This is almost too crazy to be true so I’m going to explain
it as if it is a hypothetical situation. That way its just part of my imagination rather than reality pissing me off.
Imagine it is the height of malaria season in one of the
poorest countries in the world. Most adults who have lived in the area get over
this illness without much difficulty because they have built up good immunity
after dealing with multiple infections throughout their lives. However, young
children and pregnant women regularly die from this disease. These days there are
a limited variety of available drugs to treat malaria. Because the country is
so poor, with the average person completely unable to pay the market price for
these medicines and with the government not even close to being able to
generate enough revenue to supply the country’s health centers with an adequate
supply of these medicines, it relies upon places like the United States to
supply the malaria medications.
Over the past year and beyond, there have been more and more
reports about healthcare workers in the country stealing these donated drugs
from the hospitals they work at so that they can sell them on the black market
for 100% profit. Albeit slowly, the United States has caught on to this
nefarious behavior and has decided to crack down hard. All health centers must
now record the basic information of each and every individual receiving these
medications. This new record keeping is in addition to the typical records for individual
patients and pharmacy inventory—both of which are notoriously inaccurate. A new
list of those receiving the medicine and where each of them lives must be
available so that the cranky Americans can come at anytime and crosscheck this
list by going into the community and making sure those who reportedly received
the drugs indeed received the drugs. If there are any discrepancies, the supply
of these lifesaving medications will be cut off. It turns out that many health
centers aren’t organized (or motivated or aware or whatever) enough to even do
this new record keeping. There is an entire district that can’t produce these
records, and they just lost their entire donated supply of malaria medications.
Adjacent to this district, there is a large mission hospital
that has been able to relieve some of this devastation because it is relatively
well organized. Although their staff is completely overwhelmed this time of
year with spikes in admissions due to severe malaria, they have been keeping
good enough records that the Americans haven’t cut off their supply of malaria
medications (yet). The people in the district nearby without any medications
flock to the mission hospital in search of care. This hospital was already
overwhelmed to begin with, and this further influx of patients further stresses
its capacity. Furthermore, the patients coming from the district without any
medicine are traveling long distances to get there and often arrive after much
delay so that their illness is very severe by the time they get to the
hospital.
To add to this, there is a parallel story that demonstrates
the mission hospital’s difficult predicament: for many years, they have had a
service level agreement (SLA) with country’s government. With the SLA in place,
they received enough funding to subsidize basically all patient costs at the
hospital. The SLA also allowed them to spray insecticides in houses throughout
their catchment area of 80,000 people on a yearly basis before each rainy (ie
malaria) season. This insecticide spraying is a powerful public health
intervention for preventing malaria in endemic areas. While the hospital was
doing this spraying over the past few years, they have seen a large decrease in
the number of admissions and deaths during the rainy season. (There is an interesting story of natural selection and how the mosquitoes have rapidly gaining resistance to these insecticide sprays, but we'll have to save that for another day.) Unfortunately, due
to a variety of reasons (including government officials stealing almost all the
money from the treasury while the former president was visiting the USA a few
years back) leading to depletion of funding for the program, the country’s
government had to break the SLA a few months ago. As a result, the impoverished
patients now encounter a fee for service billing structure. Word spread quickly
that everyone now has to pay when going to the hospital, and many (not just
those traveling from form the neighboring district) are now delaying to go to
the hospital until they become very sick. Hospital staff also think that more
people are seeking help from traditional healers rather than going to the
hospital. Not only do these traditional healers swindle the poor with hoax
therapies, but many of these therapies are dangerous. Only a small fraction of
the hospital’s catchment area was sprayed prior to the current rainy season,
and this is thought to be another big factor in the recent increase in overall
malaria cases, death rate, and total death count.

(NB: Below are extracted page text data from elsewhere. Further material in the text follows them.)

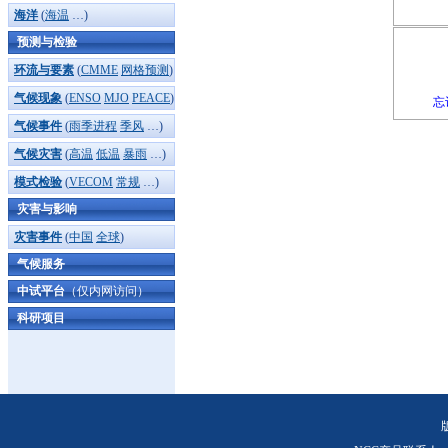
海洋
(
海温
…)
预测与检验
环流与要素
(
CMME
网格预测
)
气候现象
(
ENSO
MJO
PEACE
)
忘
气候事件
(
雨季进程
季风
…)
气候灾害
(
高温
低温
暴雨
…)
模式检验
(
VECOM
常规
…)
灾害与影响
灾害事件
(
中国
全球
)
气候服务
中试平台
（仅内网访问）
科研项目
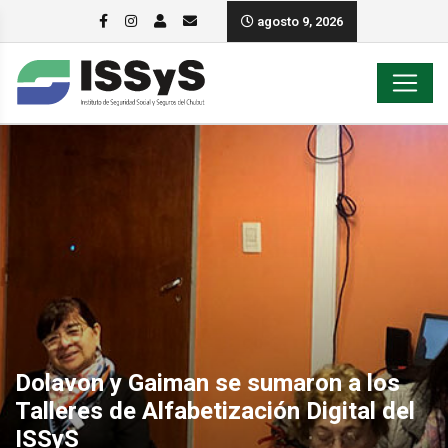
agosto 9, 2026
Dolavon y Gaiman se sumaron a los
Talleres de Alfabetización Digital del
ISSyS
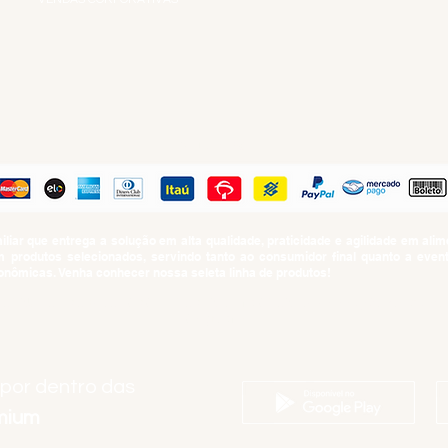
R
PAGUE COM
iar que entrega a solução em alta qualidade, praticidade e agilidade em al
produtos selecionados, servindo tanto ao consumidor final quanto a even
nômicas. Venha conhecer nossa seleta linha de produtos!
SUMO PROIBIDO PARA MENORES DE 18 ANOS. Determinação contida no Esta
Artigo 81.nº II.
 por dentro das
emium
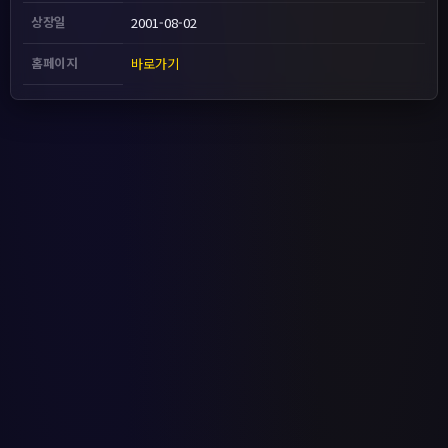
상장일
2001-08-02
홈페이지
바로가기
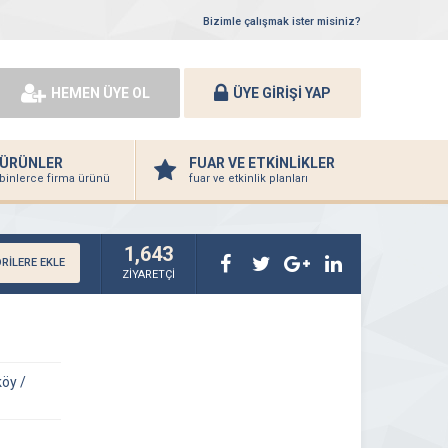
Bizimle çalışmak ister misiniz?
HEMEN ÜYE OL
ÜYE GİRİŞİ YAP
ÜRÜNLER
FUAR VE ETKİNLİKLER
binlerce firma ürünü
fuar ve etkinlik planları
1,643
RİLERE EKLE
ZİYARETÇİ
öy /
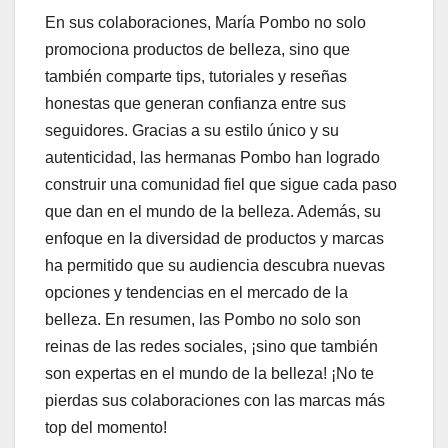
En sus colaboraciones, María Pombo no solo
promociona productos de belleza, sino que
también comparte tips, tutoriales y reseñas
honestas que generan confianza entre sus
seguidores. Gracias a su estilo único y su
autenticidad, las hermanas Pombo han logrado
construir una comunidad fiel que sigue cada paso
que dan en el mundo de la belleza. Además, su
enfoque en la diversidad de productos y marcas
ha permitido que su audiencia descubra nuevas
opciones y tendencias en el mercado de la
belleza. En resumen, las Pombo no solo son
reinas de las redes sociales, ¡sino que también
son expertas en el mundo de la belleza! ¡No te
pierdas sus colaboraciones con las marcas más
top del momento!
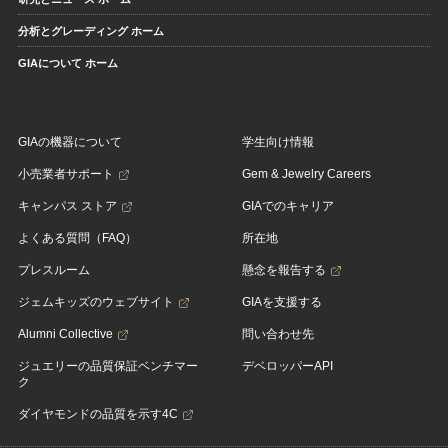
分析とグレーディング ホーム
GIAについて ホーム
GIAの機器について
学生向け情報
小売業者サポート
Gem & Jewelry Careers
キャンパス ストア
GIAでのキャリア
よくある質問（FAQ）
所在地
プレスルーム
懸念を報告する
ジェムキッズのウェブサイト
GIAを支援する
Alumni Collective
問い合わせ先
ジュエリーの品質保証ベンチマー
デベロッパーAPI
ク
ダイヤモンドの品質を示す4C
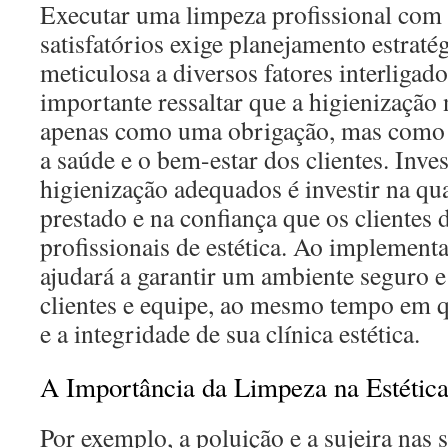
Executar uma limpeza profissional com 
satisfatórios exige planejamento estraté
meticulosa a diversos fatores interligado
importante ressaltar que a higienização 
apenas como uma obrigação, mas com
a saúde e o bem-estar dos clientes. Inve
higienização adequados é investir na qu
prestado e na confiança que os clientes
profissionais de estética. Ao implementa
ajudará a garantir um ambiente seguro e
clientes e equipe, ao mesmo tempo em q
e a integridade de sua clínica estética.
A Importância da Limpeza na Estétic
Por exemplo, a poluição e a sujeira nas s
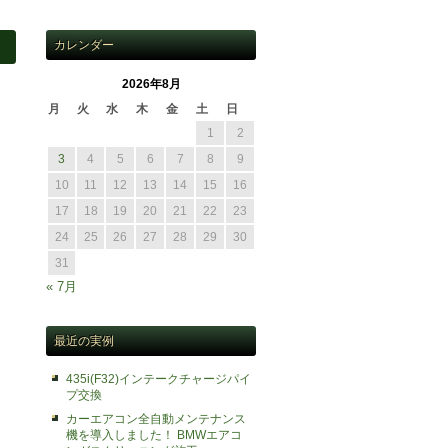
カレンダー
2026年8月
月
火
水
木
金
土
日
1
2
3
4
5
6
7
8
9
10
11
12
13
14
15
16
17
18
19
20
21
22
23
24
25
26
27
28
29
30
31
« 7月
最近の実例
435i(F32)インテークチャージパイ
プ交換
カーエアコン全自動メンテナンス
機を導入しました！ BMWエアコ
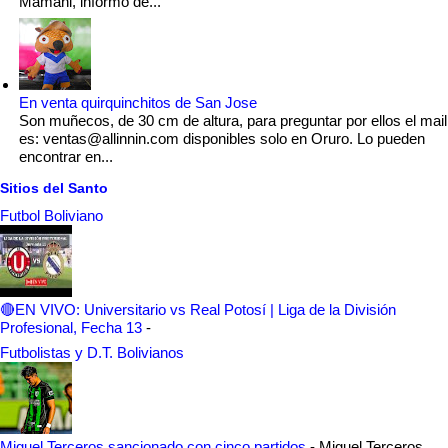
Mamani, informó de...
En venta quirquinchitos de San Jose
Son muñecos, de 30 cm de altura, para preguntar por ellos el mail
es: ventas@allinnin.com disponibles solo en Oruro. Lo pueden
encontrar en...
Sitios del Santo
Futbol Boliviano
🔴EN VIVO: Universitario vs Real Potosí | Liga de la División
Profesional, Fecha 13
-
Futbolistas y D.T. Bolivianos
Miguel Terceros sancionado con cinco partidos
-
Miguel Terceros,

Last week, the medical director of the hospital went to the
Ministry of Health to discuss the possibility of reimplementing the SLA. He was
armed with lots of facts about how detrimental the dismantling of the SLA has
been over the previous months. The meeting never took place because there was
no one there to talk to. Just before this meeting was planned, over 60 officials
in the Ministry were fired because they mishandled funds from the CDC.
At this point, healthcare in the country is in complete
disarray. But it has more or less always been this way so there’s not really
any general sense of urgency to improve things in a meaningful way.